═════ GIVEN DATA ═════
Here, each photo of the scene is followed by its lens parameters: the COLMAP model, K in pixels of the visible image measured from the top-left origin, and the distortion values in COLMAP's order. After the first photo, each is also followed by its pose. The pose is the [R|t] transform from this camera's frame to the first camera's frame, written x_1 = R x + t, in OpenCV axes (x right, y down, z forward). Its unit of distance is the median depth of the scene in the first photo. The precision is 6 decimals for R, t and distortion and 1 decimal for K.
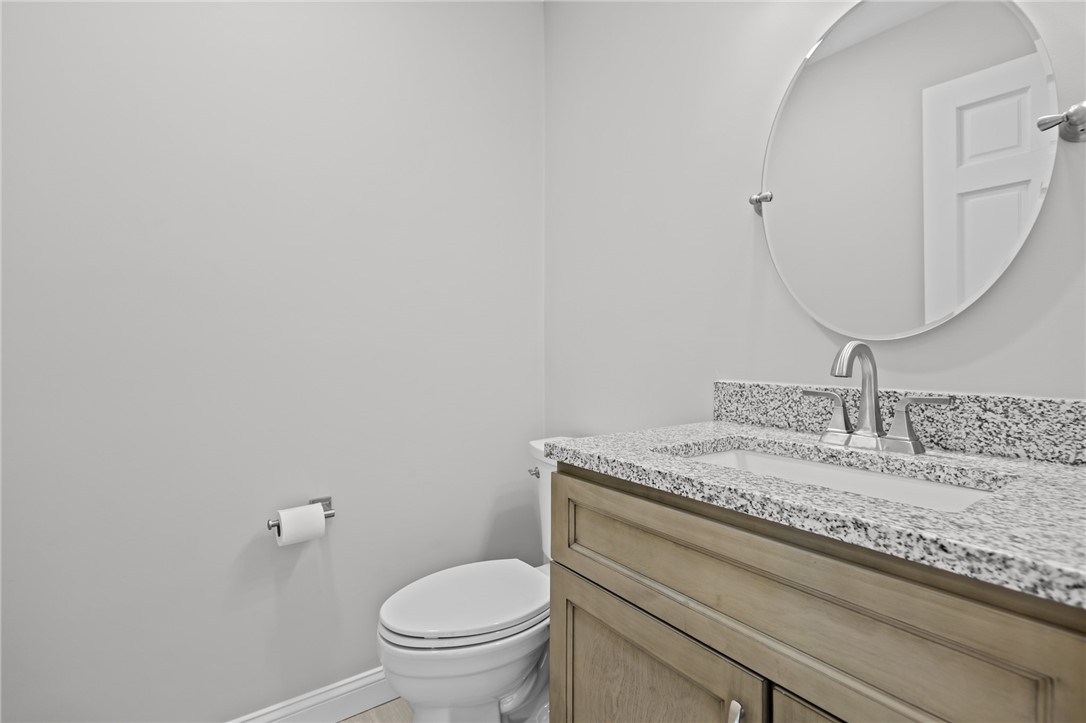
lens RADIAL K [[518.0, 0, 542.5], [0, 518.0, 356.7], [0, 0, 1]] dist [0.005130, -0.000367]
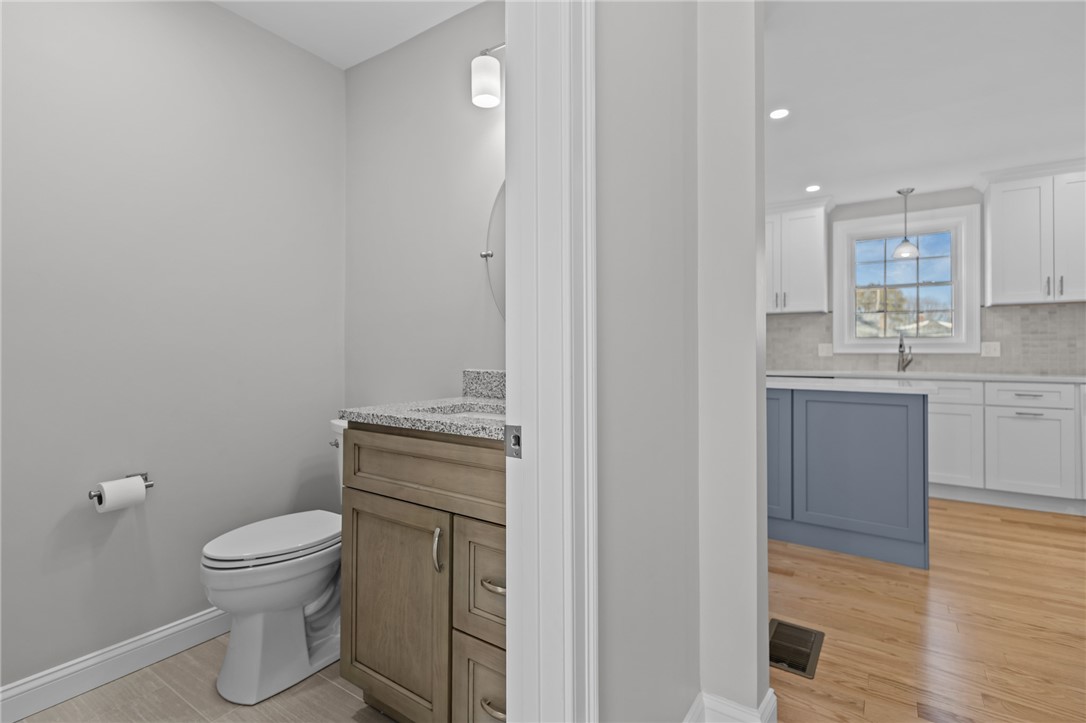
lens RADIAL K [[518.0, 0, 541.4], [0, 518.0, 344.0], [0, 0, 1]] dist [0.005130, -0.000367]
pose [[0.938553, 0.007578, 0.345052, 0.037289], [-0.001463, 0.999837, -0.017981, -0.002113], [-0.345132, 0.016371, 0.938411, -0.683995]]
═════
BRIEF:
Copy out all of the lines above word for word, leaving out the pictures.

RESPONSE AREA:
Here, each photo of the scene is followed by its lens parameters: the COLMAP model, K in pixels of the visible image measured from the top-left origin, and the distortion values in COLMAP's order. After the first photo, each is also followed by its pose. The pose is the [R|t] transform from this camera's frame to the first camera's frame, written x_1 = R x + t, in OpenCV axes (x right, y down, z forward). Its unit of distance is the median depth of the scene in the first photo. The precision is 6 decimals for R, t and distortion and 1 decimal for K.
lens RADIAL K [[518.0, 0, 542.5], [0, 518.0, 356.7], [0, 0, 1]] dist [0.005130, -0.000367]
lens RADIAL K [[518.0, 0, 541.4], [0, 518.0, 344.0], [0, 0, 1]] dist [0.005130, -0.000367]
pose [[0.938553, 0.007578, 0.345052, 0.037289], [-0.001463, 0.999837, -0.017981, -0.002113], [-0.345132, 0.016371, 0.938411, -0.683995]]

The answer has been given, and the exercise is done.